Schols’ project is structured according to the categories of the EU Transparency Register. Organizations that influence the policies of the EU institutions are listed here. They range from consultancies, law firms and industry associations to NGOs, religious organizations or think tanks.

Highlighted mnemonics

“Transparency and accountability are essential for maintaining the confidence of EU citizens in the legitimacy of the Union’s political, legislative and administrative processes,” is a sentence emphasized in the highlight that Schols included in her book from an official EU magazine prints.
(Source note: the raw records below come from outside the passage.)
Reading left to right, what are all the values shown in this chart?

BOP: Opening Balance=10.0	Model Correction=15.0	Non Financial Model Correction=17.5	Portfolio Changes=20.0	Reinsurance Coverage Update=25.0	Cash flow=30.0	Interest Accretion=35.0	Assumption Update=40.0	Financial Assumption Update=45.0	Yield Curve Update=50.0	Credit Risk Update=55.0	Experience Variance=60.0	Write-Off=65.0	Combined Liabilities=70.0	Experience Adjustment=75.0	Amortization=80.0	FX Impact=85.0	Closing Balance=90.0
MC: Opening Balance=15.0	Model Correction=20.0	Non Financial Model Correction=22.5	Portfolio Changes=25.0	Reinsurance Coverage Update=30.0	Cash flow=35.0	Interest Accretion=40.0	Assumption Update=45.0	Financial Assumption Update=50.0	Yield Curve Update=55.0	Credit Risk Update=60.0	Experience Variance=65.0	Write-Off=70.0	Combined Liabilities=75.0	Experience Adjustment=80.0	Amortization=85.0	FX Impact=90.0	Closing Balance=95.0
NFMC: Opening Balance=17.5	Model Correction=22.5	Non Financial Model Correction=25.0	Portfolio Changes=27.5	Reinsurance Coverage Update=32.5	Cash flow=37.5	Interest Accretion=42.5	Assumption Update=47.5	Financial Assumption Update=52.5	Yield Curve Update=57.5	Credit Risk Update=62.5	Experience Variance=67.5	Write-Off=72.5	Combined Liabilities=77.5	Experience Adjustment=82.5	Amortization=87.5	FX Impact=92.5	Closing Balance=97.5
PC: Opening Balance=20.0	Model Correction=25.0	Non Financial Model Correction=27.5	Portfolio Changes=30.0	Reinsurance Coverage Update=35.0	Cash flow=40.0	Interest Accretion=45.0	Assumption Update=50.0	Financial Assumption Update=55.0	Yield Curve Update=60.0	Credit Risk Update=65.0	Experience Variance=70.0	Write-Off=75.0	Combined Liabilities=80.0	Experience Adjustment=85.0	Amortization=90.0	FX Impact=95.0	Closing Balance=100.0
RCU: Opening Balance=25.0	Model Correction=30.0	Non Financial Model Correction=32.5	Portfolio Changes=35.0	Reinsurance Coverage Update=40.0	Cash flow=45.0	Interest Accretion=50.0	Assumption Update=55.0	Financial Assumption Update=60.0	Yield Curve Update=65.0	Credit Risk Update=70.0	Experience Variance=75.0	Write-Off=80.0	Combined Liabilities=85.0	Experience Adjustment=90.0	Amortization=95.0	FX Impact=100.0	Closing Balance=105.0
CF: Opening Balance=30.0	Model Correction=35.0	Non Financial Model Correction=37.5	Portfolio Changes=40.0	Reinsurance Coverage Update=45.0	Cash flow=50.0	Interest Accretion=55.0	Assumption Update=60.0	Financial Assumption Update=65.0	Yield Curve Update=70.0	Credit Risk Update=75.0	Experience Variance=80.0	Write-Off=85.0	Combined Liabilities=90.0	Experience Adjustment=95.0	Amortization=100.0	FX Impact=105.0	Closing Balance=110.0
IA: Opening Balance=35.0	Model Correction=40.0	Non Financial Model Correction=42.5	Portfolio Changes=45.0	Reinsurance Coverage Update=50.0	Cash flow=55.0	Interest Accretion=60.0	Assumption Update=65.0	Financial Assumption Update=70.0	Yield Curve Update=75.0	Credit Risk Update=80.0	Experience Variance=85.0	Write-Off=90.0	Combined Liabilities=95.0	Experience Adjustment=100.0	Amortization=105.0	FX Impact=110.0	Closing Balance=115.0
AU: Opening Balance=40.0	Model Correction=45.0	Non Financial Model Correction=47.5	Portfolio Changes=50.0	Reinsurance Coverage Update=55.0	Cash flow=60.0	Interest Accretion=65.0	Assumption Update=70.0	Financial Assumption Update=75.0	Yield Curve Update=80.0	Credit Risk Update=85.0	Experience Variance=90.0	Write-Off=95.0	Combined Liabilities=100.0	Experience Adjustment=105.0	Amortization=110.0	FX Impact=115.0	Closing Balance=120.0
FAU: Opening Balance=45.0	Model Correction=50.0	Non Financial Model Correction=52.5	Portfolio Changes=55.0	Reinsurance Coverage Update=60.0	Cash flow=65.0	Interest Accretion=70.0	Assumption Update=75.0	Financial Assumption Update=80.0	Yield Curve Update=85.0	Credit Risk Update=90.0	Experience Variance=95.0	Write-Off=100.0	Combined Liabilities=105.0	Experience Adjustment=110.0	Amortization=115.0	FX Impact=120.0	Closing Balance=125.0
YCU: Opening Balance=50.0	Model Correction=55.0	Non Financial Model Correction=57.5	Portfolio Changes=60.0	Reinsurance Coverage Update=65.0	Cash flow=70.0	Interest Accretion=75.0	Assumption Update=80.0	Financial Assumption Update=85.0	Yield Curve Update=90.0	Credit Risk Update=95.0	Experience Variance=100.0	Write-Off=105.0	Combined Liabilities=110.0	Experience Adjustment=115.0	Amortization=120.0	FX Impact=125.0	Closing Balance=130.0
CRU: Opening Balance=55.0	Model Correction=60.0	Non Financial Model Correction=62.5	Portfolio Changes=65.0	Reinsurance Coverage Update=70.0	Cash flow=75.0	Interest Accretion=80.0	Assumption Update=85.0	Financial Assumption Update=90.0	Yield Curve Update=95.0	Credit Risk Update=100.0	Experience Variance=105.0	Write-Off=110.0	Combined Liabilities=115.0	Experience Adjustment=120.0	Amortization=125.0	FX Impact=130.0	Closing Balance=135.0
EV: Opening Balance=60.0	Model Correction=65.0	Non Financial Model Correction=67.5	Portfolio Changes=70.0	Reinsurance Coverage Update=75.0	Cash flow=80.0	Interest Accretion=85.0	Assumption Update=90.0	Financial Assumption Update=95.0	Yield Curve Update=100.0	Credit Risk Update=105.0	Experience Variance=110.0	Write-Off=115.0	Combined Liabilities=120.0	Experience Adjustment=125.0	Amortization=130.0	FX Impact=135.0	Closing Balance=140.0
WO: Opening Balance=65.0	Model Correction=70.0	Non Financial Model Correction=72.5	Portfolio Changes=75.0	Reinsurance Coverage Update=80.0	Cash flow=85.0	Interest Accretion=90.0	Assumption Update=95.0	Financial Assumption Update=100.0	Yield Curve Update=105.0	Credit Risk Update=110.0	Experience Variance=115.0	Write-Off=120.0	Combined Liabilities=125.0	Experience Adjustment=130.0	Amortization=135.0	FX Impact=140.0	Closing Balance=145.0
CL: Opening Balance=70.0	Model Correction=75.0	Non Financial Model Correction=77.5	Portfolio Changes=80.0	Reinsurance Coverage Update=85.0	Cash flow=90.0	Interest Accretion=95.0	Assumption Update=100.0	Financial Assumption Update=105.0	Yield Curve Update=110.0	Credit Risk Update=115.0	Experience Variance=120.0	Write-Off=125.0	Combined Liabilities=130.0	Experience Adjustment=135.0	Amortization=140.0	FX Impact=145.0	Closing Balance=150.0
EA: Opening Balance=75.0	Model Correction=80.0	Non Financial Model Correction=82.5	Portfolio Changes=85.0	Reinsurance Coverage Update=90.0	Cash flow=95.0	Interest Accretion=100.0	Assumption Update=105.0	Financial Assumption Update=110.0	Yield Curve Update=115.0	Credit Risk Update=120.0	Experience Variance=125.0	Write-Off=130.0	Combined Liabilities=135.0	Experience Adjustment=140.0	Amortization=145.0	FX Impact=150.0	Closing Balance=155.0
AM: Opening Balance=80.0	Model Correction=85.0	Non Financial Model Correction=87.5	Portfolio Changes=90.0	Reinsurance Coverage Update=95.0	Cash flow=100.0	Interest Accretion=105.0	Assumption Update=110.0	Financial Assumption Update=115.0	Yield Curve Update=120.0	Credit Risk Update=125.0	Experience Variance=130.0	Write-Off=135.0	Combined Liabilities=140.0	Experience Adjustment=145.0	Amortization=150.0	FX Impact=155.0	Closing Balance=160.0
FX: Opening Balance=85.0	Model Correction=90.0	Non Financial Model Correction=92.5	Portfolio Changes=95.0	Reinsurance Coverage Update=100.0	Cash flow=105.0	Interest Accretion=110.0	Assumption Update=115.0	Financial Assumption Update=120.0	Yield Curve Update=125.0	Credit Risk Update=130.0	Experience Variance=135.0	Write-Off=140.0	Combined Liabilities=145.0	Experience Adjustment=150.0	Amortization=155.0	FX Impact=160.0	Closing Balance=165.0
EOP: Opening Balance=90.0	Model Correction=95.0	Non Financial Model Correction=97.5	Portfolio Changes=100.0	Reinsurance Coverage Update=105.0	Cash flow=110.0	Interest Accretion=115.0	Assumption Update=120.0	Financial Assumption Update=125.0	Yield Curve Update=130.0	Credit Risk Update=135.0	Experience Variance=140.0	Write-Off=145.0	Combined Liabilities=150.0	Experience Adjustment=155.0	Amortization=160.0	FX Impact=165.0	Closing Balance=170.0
The reality is different. 31 of the 122 organizations requested to appear on the publicly available meeting lists four or more times and an office in Brussels denied her access. They are marked by blank pages. These include Airlines for Europe, Plastics Europe, Swedish Forest Industries Federation, ArcelorMittal and BASF SE.

In an almost flattering pedantry, Schols lists all 31 companies, always with the same “Access denied” or “Multiple requests received no response” – the refusal of some lobbyists does not simply allow them to continue. “Is there a visual form that can interrogate its many layers?”, the artist asks, looking for transparency in printed frames, timelines or along indexical photographs.

Her photo essay examines the spaces rather than the lobby, which can be criticized. With her uncomfortably austere visual frame, Schols reflects a stereotypical image of ‘the’ EU and at the same time conveys the brutally boring everyday life.

Bertold Brecht had doubts in 1931 “The Threepenny Opera”, that by photographing a building you can draw conclusions about the production there: “The actual reality has ended up in the functional.” Viewed in this way, Suzanne Schols’ attempt to detect lobbyism by photographing lobbies can only fail. But along the pages of the book you can still see how there is hardly any social space ‘between green deals and ideals’.